• [Text shown]
>>>

Carla is paving a road for everyone to follow.
Right now she has some rocks and bushes to clear before she may set the asphalt for the cars to take at their leisure on a Sunday afternoon...
It's hard work.
It is for both of us.
I was very deeply saddened by what Carla had to say about her first glimpse of the Higher Realms with 'New Eyes'...she said, basically, 'Ross, if this is what Heaven is all about, honestly, I don't want to go.'
I DON'T WANT TO GO TO HEAVEN IF IT INVOLVES CUTTING THE ATTACHMENTS TO EVERYTHING THAT I LOVE-- and further, Carla prompted my anguish when she said--WHAT KIND OF 'HEAVEN' IS THAT??? with a pure heart...
The Higher Realms are nothing like this!
But for someone with a veil half-lifted for them, they can hardly see...they can hardly 'see' the Big Picture for what it is!

<<<

• [Data section]
>>>

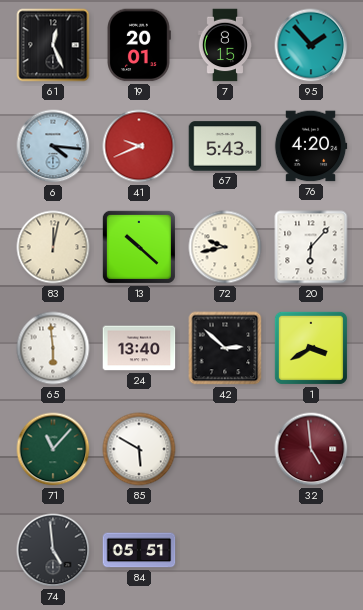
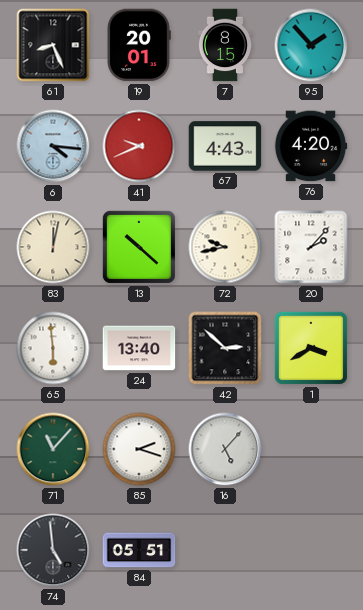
61: 12:26 -> 8:26
67: 5:43 -> 4:43
20: 6:07 -> 2:07
85: 5:50 -> 2:18
16: none -> 5:07
32: 4:59 -> none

<<<

Reproduce the passage about Carla and the Higher Realms word for word, from its first line to its last.

• [Written solution]
Carla is paving a road for everyone to follow.
Right now she has some rocks and bushes to clear before she may set the asphalt for the cars to take at their leisure on a Sunday afternoon...
It's hard work.
It is for both of us.
I was very deeply saddened by what Carla had to say about her first glimpse of the Higher Realms with 'New Eyes'...she said, basically, 'Ross, if this is what Heaven is all about, honestly, I don't want to go.'
I DON'T WANT TO GO TO HEAVEN IF IT INVOLVES CUTTING THE ATTACHMENTS TO EVERYTHING THAT I LOVE-- and further, Carla prompted my anguish when she said--WHAT KIND OF 'HEAVEN' IS THAT??? with a pure heart...
The Higher Realms are nothing like this!
But for someone with a veil half-lifted for them, they can hardly see...they can hardly 'see' the Big Picture for what it is!